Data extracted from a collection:
☆ ☆ ☆

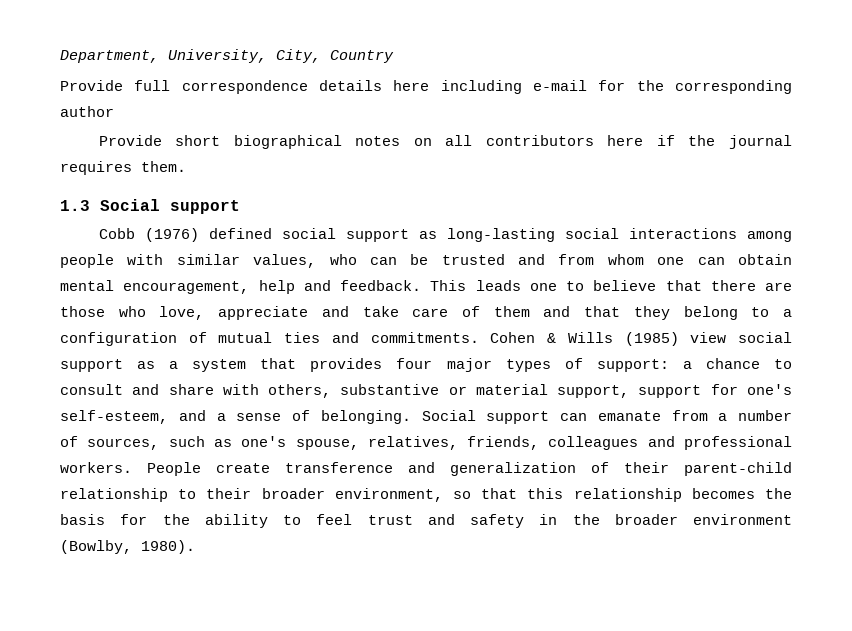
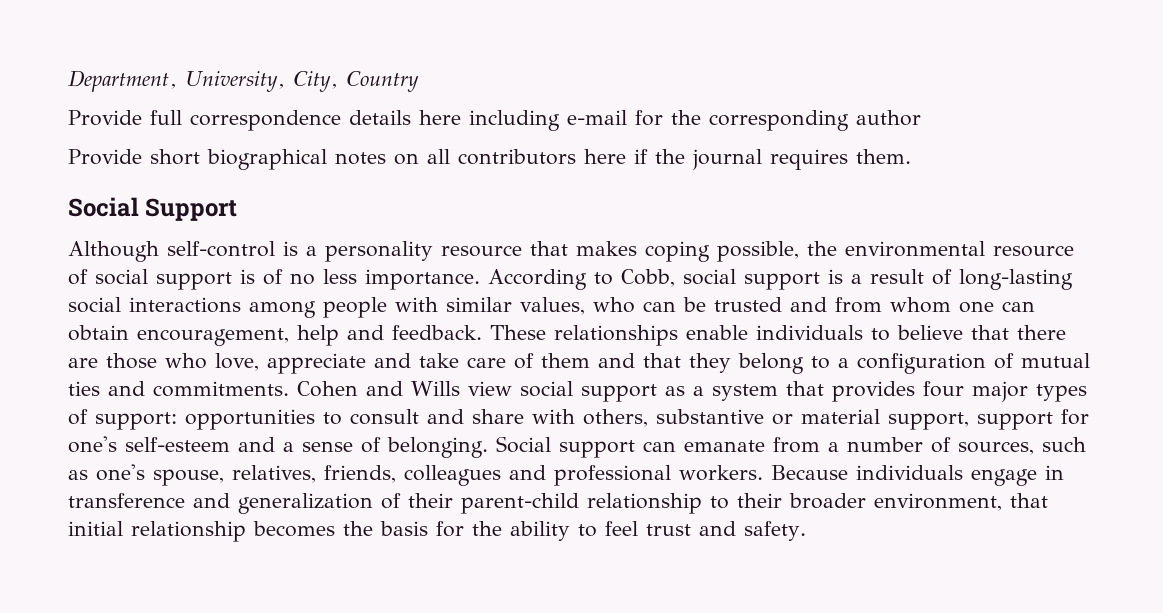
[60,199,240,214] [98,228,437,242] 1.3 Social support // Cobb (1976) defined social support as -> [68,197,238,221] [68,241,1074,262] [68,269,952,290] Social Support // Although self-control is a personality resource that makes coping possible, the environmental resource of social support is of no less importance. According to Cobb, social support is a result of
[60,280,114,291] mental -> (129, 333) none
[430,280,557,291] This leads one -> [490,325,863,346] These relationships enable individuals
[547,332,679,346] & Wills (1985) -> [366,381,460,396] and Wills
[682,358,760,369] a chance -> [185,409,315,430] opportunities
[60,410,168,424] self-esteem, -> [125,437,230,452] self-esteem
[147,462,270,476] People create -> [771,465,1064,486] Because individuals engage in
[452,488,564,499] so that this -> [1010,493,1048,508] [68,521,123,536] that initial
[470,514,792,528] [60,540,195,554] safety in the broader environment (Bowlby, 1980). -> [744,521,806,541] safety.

☆ ☆ ☆

**JOB**
Because the pictures are not wanted, retype only the text of every record, exactly as given.

**ANSWER TO THIS PROBLEM**
[60,199,240,214] [98,228,437,242] 1.3 Social support // Cobb (1976) defined social support as -> [68,197,238,221] [68,241,1074,262] [68,269,952,290] Social Support // Although self-control is a personality resource that makes coping possible, the environmental resource of social support is of no less importance. According to Cobb, social support is a result of
[60,280,114,291] mental -> (129, 333) none
[430,280,557,291] This leads one -> [490,325,863,346] These relationships enable individuals
[547,332,679,346] & Wills (1985) -> [366,381,460,396] and Wills
[682,358,760,369] a chance -> [185,409,315,430] opportunities
[60,410,168,424] self-esteem, -> [125,437,230,452] self-esteem
[147,462,270,476] People create -> [771,465,1064,486] Because individuals engage in
[452,488,564,499] so that this -> [1010,493,1048,508] [68,521,123,536] that initial
[470,514,792,528] [60,540,195,554] safety in the broader environment (Bowlby, 1980). -> [744,521,806,541] safety.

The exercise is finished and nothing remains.